I've blogged a ton about Jon, so I'm not going to write every little detail right now. Like I said, he's a big reason this year has been great, but he's not the only reason.

Another thing that happened, that was probably more important than talking to Jon, or at least was helped by or was part of me having the courage to talk to him, was finally figuring out that I'm worth it. I know that sounds silly, but I don't think I really knew that completely. I hate bringing up asshat, but he's part of this. I let him basically use me for years. I know that I am partly to blame because I knew that he had no intention of ever getting back with me and I let myself start to fall for him again, but through the nature of the relationship we had, I eventually felt like I wasn't worth having real love.
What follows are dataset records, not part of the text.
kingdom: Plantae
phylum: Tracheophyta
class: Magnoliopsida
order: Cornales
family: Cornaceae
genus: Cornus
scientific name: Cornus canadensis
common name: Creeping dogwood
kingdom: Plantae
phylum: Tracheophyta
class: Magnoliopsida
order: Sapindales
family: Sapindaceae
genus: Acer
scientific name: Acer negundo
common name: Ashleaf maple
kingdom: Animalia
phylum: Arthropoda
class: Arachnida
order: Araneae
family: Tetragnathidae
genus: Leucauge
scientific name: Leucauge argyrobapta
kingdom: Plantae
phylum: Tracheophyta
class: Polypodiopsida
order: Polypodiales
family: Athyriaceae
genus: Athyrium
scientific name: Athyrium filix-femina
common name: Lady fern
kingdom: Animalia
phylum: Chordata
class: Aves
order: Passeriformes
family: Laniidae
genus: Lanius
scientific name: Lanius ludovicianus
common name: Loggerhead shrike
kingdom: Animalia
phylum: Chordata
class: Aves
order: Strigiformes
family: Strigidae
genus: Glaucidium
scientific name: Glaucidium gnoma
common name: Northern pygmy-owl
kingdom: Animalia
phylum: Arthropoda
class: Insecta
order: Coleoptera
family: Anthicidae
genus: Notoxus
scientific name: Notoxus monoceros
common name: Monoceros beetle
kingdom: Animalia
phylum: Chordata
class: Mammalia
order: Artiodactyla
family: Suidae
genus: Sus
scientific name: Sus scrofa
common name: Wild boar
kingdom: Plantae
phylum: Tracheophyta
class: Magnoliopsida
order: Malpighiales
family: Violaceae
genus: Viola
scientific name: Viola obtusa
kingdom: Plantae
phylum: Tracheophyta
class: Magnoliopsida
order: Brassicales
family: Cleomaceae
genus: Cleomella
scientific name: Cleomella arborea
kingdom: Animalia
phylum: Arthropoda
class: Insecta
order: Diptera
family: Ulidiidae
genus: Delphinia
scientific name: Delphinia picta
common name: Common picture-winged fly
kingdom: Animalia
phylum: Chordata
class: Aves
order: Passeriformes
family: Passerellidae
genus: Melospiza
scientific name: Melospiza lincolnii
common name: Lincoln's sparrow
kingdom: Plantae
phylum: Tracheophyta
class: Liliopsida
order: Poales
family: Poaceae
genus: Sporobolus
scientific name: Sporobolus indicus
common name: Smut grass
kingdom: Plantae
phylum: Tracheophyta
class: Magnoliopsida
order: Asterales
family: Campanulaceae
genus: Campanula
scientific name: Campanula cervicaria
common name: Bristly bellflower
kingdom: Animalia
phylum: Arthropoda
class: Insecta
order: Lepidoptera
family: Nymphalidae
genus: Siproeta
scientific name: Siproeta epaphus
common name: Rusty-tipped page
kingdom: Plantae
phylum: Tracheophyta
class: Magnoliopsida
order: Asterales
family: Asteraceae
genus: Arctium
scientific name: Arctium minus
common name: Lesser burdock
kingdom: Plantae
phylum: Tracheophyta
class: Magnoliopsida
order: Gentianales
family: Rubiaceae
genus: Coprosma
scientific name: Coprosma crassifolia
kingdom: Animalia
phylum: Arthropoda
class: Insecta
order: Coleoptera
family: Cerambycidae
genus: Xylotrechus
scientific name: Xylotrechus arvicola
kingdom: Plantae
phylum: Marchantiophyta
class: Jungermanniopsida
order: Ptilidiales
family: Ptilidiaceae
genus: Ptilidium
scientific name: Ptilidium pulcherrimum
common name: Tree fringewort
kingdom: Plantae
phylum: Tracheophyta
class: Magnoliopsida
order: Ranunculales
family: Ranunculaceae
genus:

I felt like I wasn't worth having someone care about only me, who wanted to spend time with me and who genuinely loved me.

Some of the best and worst relationship advice I've ever heard is you must learn to love yourself before you can be loved by someone else. I know that I spent a lot more than just age 26 or even 25 learning to love myself, but I think that I've actually made progress. I know that I'm a good person, I like who I am. I didn't always like who I was before, especially around asshat. I know I'm not perfect, but I have so much more confidence in every aspect of my life now than I ever did before. I'm still super shy, but I have come out of my shell so much more. I can tell who is worth having in my life and who is not. I still dwell on things (if this blog isn't evidence enough haha), but I feel like I don't waste as much energy on people who don't deserve it. I felt like it was a huge accomplishment when I finally blocked asshat's number. I blocked him on all social media. I deleted him from my phone. I know now that he is one of those people who is not worth my time and energy. I have experienced self love, and love from friends and family, and love from someone who genuinely cares about me and wants to be with me. Those are the people worth spending my time on. I am worth spending time on. And I feel like that was a big lesson of this year.

I grew leaps and bounds as a coach. I had so little confidence in my abilities after Jen left. But thanks in part to the support of a great assistant coach and friends, I was able to help the team grow, to show that they could be great performers. I felt like I had something to prove the whole year. Like I had to prove to Jen that the team wouldn't die without her. But I think, in the end, the only person I needed to prove that to was myself. And I did. I'm still nervous as hell for this coming year, with so many new members, new staff, and new challenges, but I know I can make it all work.

I'm starting to make myself emotional, so I think I may cool it on the reflection for now. Basically, 26 has been a rollercoaster. But to quote Augustus Waters, "I'm on a rollercoaster that only goes up." (With some slight drops every now and then).

Now that I've someone managed to make myself cry, I'm going call it a night.